Recast the records below as a numbered list, one entry per line, leaving out all blank lines.

□ □ □ □ □ □ □

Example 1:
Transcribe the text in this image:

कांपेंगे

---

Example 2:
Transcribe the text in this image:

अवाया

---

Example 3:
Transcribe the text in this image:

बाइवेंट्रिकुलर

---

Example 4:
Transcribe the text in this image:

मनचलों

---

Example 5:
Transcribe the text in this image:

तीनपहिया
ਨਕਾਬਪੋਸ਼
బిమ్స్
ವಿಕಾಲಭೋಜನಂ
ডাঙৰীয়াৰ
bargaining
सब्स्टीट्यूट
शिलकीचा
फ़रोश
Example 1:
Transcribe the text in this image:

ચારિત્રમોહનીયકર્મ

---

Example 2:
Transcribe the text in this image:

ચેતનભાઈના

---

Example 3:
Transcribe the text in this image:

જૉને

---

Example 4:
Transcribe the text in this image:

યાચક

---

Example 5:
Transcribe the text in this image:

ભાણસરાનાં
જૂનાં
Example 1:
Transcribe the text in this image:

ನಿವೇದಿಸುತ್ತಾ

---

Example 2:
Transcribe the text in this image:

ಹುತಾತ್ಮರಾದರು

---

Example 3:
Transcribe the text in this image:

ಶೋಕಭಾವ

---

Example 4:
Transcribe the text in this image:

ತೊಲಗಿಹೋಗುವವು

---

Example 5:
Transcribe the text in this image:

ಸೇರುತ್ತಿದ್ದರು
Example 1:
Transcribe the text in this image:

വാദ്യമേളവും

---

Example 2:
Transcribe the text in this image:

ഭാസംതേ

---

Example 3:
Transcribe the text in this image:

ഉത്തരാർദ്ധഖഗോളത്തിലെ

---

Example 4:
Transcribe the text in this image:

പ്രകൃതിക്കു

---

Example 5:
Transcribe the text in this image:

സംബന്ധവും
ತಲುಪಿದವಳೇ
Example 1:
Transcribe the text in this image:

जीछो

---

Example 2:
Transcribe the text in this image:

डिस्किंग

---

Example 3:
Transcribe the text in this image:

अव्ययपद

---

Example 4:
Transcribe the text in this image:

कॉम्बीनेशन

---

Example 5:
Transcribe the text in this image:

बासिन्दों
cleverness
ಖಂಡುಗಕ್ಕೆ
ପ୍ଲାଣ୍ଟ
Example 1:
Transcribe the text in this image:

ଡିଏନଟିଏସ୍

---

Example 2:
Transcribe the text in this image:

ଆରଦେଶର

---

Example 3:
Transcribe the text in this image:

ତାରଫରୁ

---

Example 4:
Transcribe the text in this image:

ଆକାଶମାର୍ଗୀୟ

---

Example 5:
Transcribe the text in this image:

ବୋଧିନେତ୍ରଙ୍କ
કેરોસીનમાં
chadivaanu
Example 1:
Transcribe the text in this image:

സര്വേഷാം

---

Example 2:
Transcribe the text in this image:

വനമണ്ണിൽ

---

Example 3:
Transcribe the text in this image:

□ □ □ □ □ □ □

__EXERCISE RESPONSE__
1. Example 1:
2. Transcribe the text in this image:
3. कांपेंगे
4. ---
5. Example 2:
6. Transcribe the text in this image:
7. अवाया
8. ---
9. Example 3:
10. Transcribe the text in this image:
11. बाइवेंट्रिकुलर
12. ---
13. Example 4:
14. Transcribe the text in this image:
15. मनचलों
16. ---
17. Example 5:
18. Transcribe the text in this image:
19. तीनपहिया
20. ਨਕਾਬਪੋਸ਼
21. బిమ్స్
22. ವಿಕಾಲಭೋಜನಂ
23. ডাঙৰীয়াৰ
24. bargaining
25. सब्स्टीट्यूट
26. शिलकीचा
27. फ़रोश
28. Example 1:
29. Transcribe the text in this image:
30. ચારિત્રમોહનીયકર્મ
31. ---
32. Example 2:
33. Transcribe the text in this image:
34. ચેતનભાઈના
35. ---
36. Example 3:
37. Transcribe the text in this image:
38. જૉને
39. ---
40. Example 4:
41. Transcribe the text in this image:
42. યાચક
43. ---
44. Example 5:
45. Transcribe the text in this image:
46. ભાણસરાનાં
47. જૂનાં
48. Example 1:
49. Transcribe the text in this image:
50. ನಿವೇದಿಸುತ್ತಾ
51. ---
52. Example 2:
53. Transcribe the text in this image:
54. ಹುತಾತ್ಮರಾದರು
55. ---
56. Example 3:
57. Transcribe the text in this image:
58. ಶೋಕಭಾವ
59. ---
60. Example 4:
61. Transcribe the text in this image:
62. ತೊಲಗಿಹೋಗುವವು
63. ---
64. Example 5:
65. Transcribe the text in this image:
66. ಸೇರುತ್ತಿದ್ದರು
67. Example 1:
68. Transcribe the text in this image:
69. വാദ്യമേളവും
70. ---
71. Example 2:
72. Transcribe the text in this image:
73. ഭാസംതേ
74. ---
75. Example 3:
76. Transcribe the text in this image:
77. ഉത്തരാർദ്ധഖഗോളത്തിലെ
78. ---
79. Example 4:
80. Transcribe the text in this image:
81. പ്രകൃതിക്കു
82. ---
83. Example 5:
84. Transcribe the text in this image:
85. സംബന്ധവും
86. ತಲುಪಿದವಳೇ
87. Example 1:
88. Transcribe the text in this image:
89. जीछो
90. ---
91. Example 2:
92. Transcribe the text in this image:
93. डिस्किंग
94. ---
95. Example 3:
96. Transcribe the text in this image:
97. अव्ययपद
98. ---
99. Example 4:
100. Transcribe the text in this image:
101. कॉम्बीनेशन
102. ---
103. Example 5:
104. Transcribe the text in this image:
105. बासिन्दों
106. cleverness
107. ಖಂಡುಗಕ್ಕೆ
108. ପ୍ଲାଣ୍ଟ
109. Example 1:
110. Transcribe the text in this image:
111. ଡିଏନଟିଏସ୍
112. ---
113. Example 2:
114. Transcribe the text in this image:
115. ଆରଦେଶର
116. ---
117. Example 3:
118. Transcribe the text in this image:
119. ତାରଫରୁ
120. ---
121. Example 4:
122. Transcribe the text in this image:
123. ଆକାଶମାର୍ଗୀୟ
124. ---
125. Example 5:
126. Transcribe the text in this image:
127. ବୋଧିନେତ୍ରଙ୍କ
128. કેરોસીનમાં
129. chadivaanu
130. Example 1:
131. Transcribe the text in this image:
132. സര്വേഷാം
133. ---
134. Example 2:
135. Transcribe the text in this image:
136. വനമണ്ണിൽ
137. ---
138. Example 3:
139. Transcribe the text in this image:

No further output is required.